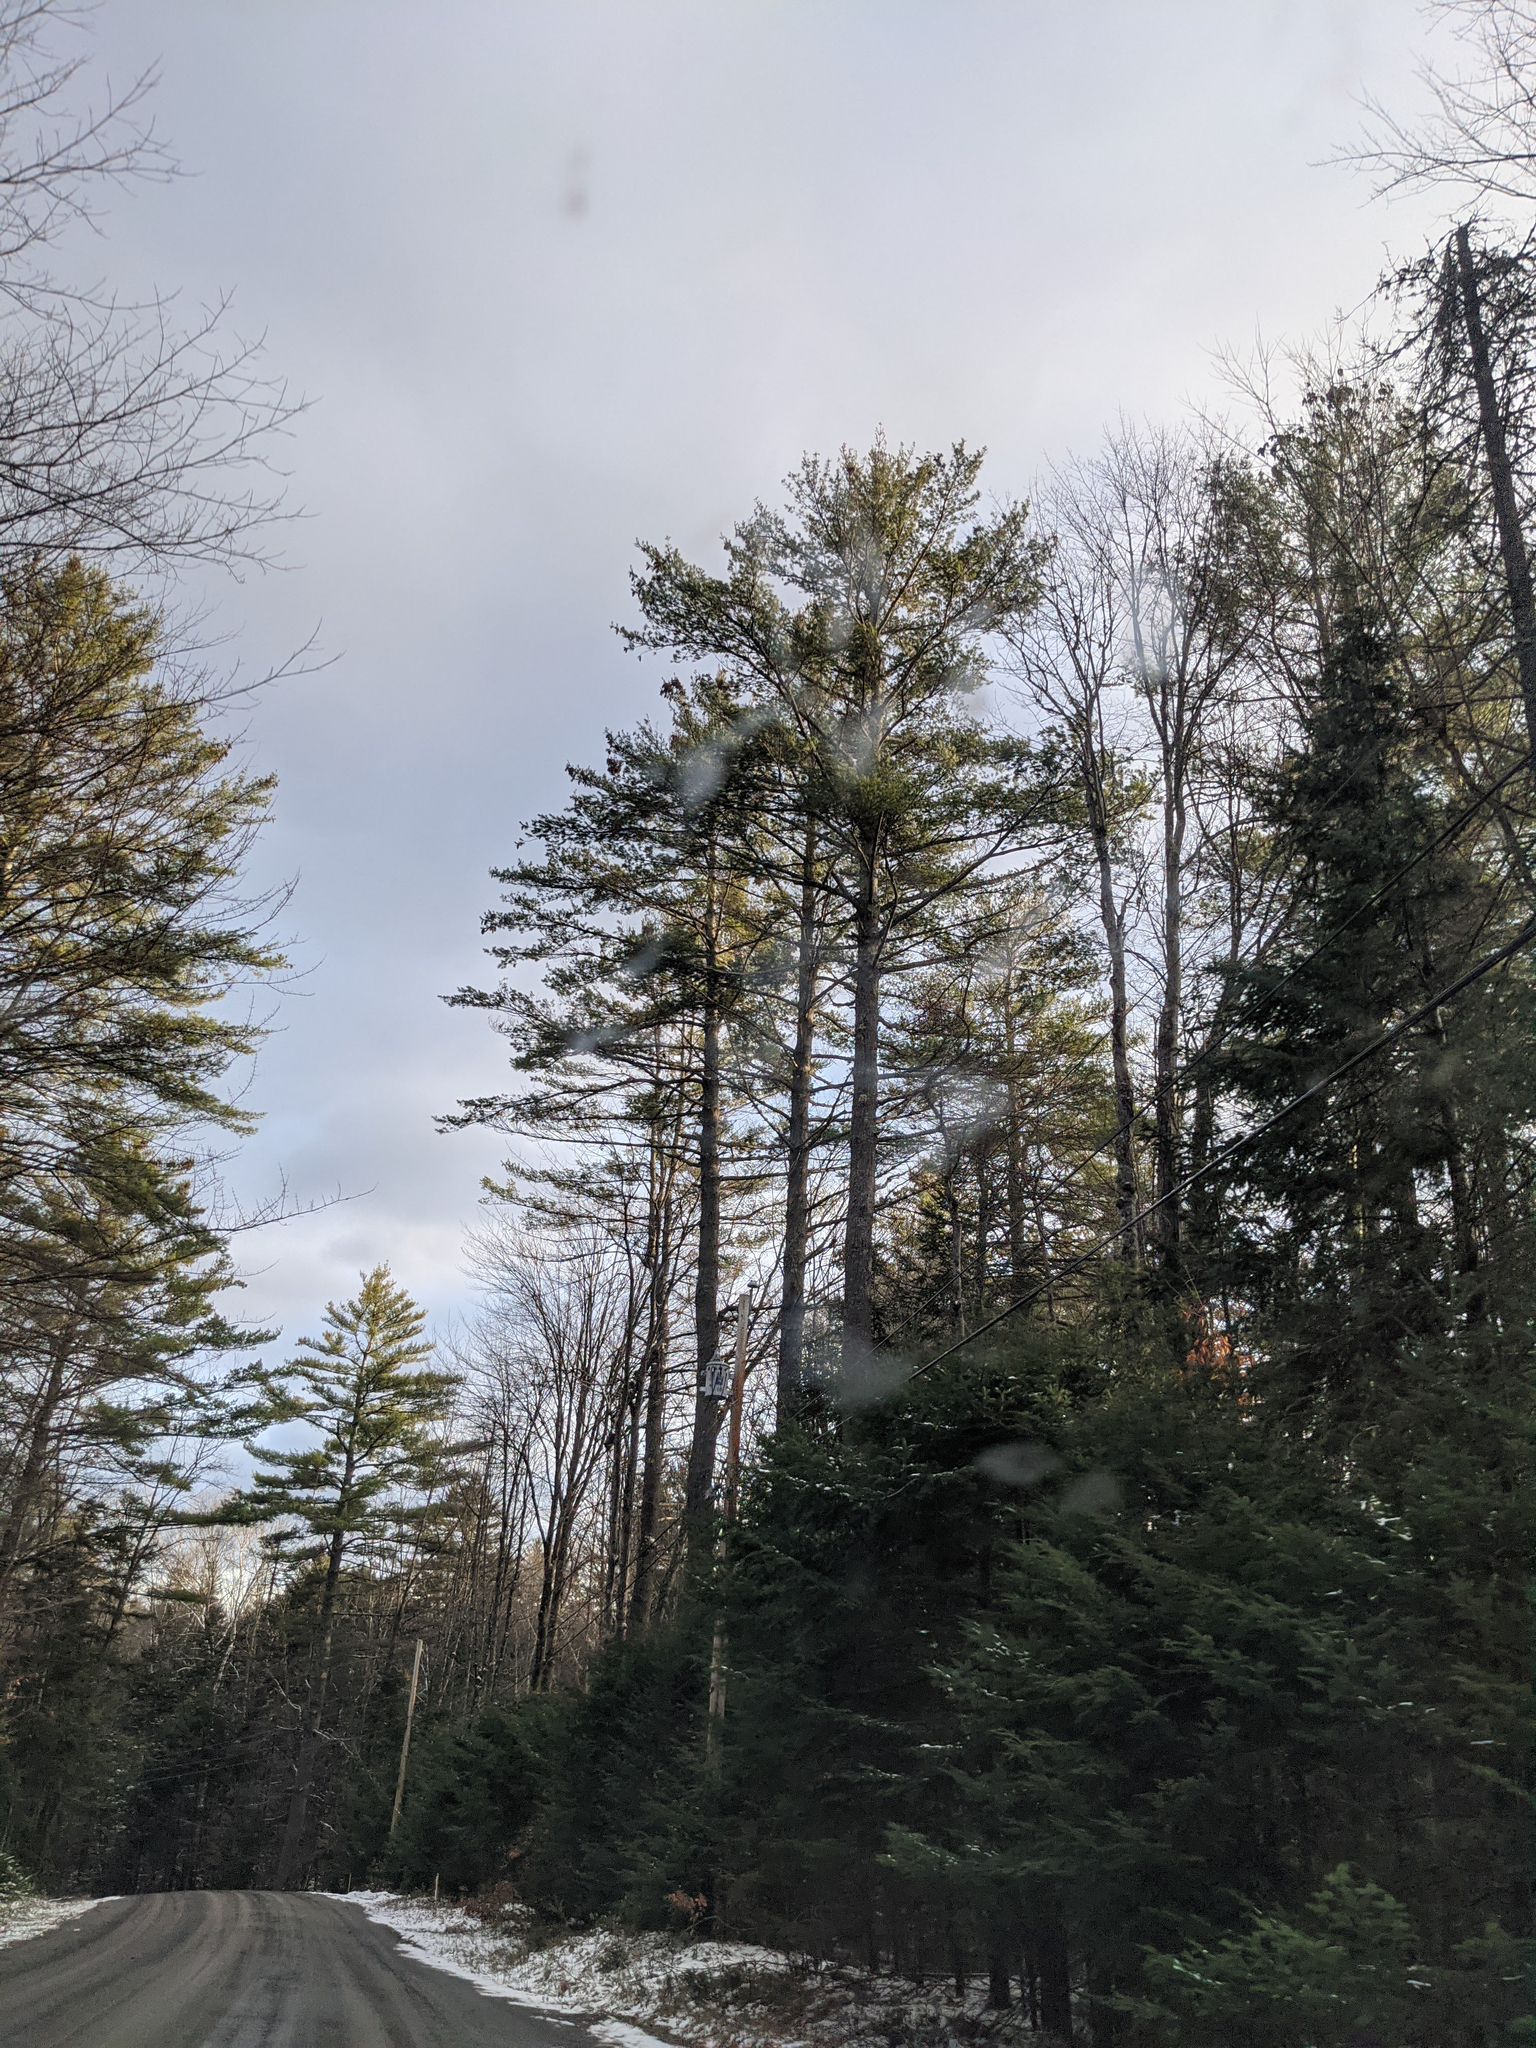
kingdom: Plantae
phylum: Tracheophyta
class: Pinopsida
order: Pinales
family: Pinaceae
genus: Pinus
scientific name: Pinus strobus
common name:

+ + + + + + +

== WHAT THE TASK ASKS ==
Reproduce every line of the records above word for word, leaving out the pictures.

== RESULT OF THIS TASK ==
kingdom: Plantae
phylum: Tracheophyta
class: Pinopsida
order: Pinales
family: Pinaceae
genus: Pinus
scientific name: Pinus strobus
common name:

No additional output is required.